I also love the setting of this story. It is set in Boston and populated with academics, but it is also set a couple decades in the future. At one point, the characters allude to “classic” musicians from the (twenty) twenties. In another scene, Alvira’s friends talk politics and debate about the militarization of outer space and the commercial exploitation of space resources. Those are not common political topics for us, but they are relevant and becoming moreso. Alvira’s world is familiar yet strange and surprising at the same time, and I would happily read more minutia set in this world. And that’s to say nothing of the fantastical mathematical world within Alvira’s head! “Axiom of Dreams” is a longer story, but it shines at this length — it has interesting worlds occupied by colorful characters, and you’ll want the extra time to savor them.

“The Coffin Maker” by AnaMaria Curtis

It turns out, all three of my favorite stories from September deal with space colonization. “Eve’s Prayer” is centrally concerned with it, “Axiom of Dreams” touches on the topic tangentially, and “The Coffin Maker” by AnaMaria Curtis (published in Uncanny Magazine) also has a backdrop of colonizing new worlds.

Stephani is an outfitter on Guiding Light, a ship sent from a dying planet searching for habitable new worlds. Stephani makes environment suits for surveyors of new worlds. There were more outfitters, but after tragedy at their last potential planet, Stephani is the best outfitter left.
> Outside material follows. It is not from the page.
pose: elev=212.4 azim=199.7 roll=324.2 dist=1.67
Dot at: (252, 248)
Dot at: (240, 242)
The trouble is, she doesn’t have the supplies she needs to safely and properly equip the three surveyors who are being sent to explore Teridabe. Hence the title of this story: Stephani is “the coffin maker” because she knows her suits won’t do the job, and the surveyors’ lives are in real peril.

Like “Eve’s Prayer,” this is a story clearly about searching for new worlds to colonize as another world dies. However, the real focus of “The Coffin Maker” lies elsewhere.

This story works on two levels. First, on the face of it, this story is about Stephani as she is tasked with the impossible. It’s a compelling premise, executed well: Stephani, devastated and isolated through a prior tragedy, is set up for failure, endangering the life of someone she cares about. Can she convince her superiors to change plans? Does she have enough luck and ingenuity to make it work? Will she end up even more isolated and lonely, or can she preserve and grow her connections to others?

Beyond the immediate human drama, this is a story about the importance of listening to scientists and believing experts, about the dangers of ignoring them, and about leaders who play with fire and lives in the same breath. It’s about desperate politics inspired by desperate conditions, and it might make you question what sort of goals and values our society should have.


Have you read these stories? If so, what did you think about them? Do you have other similar stories about dying worlds or colonizing space to recommend? What were your favorite stories from September?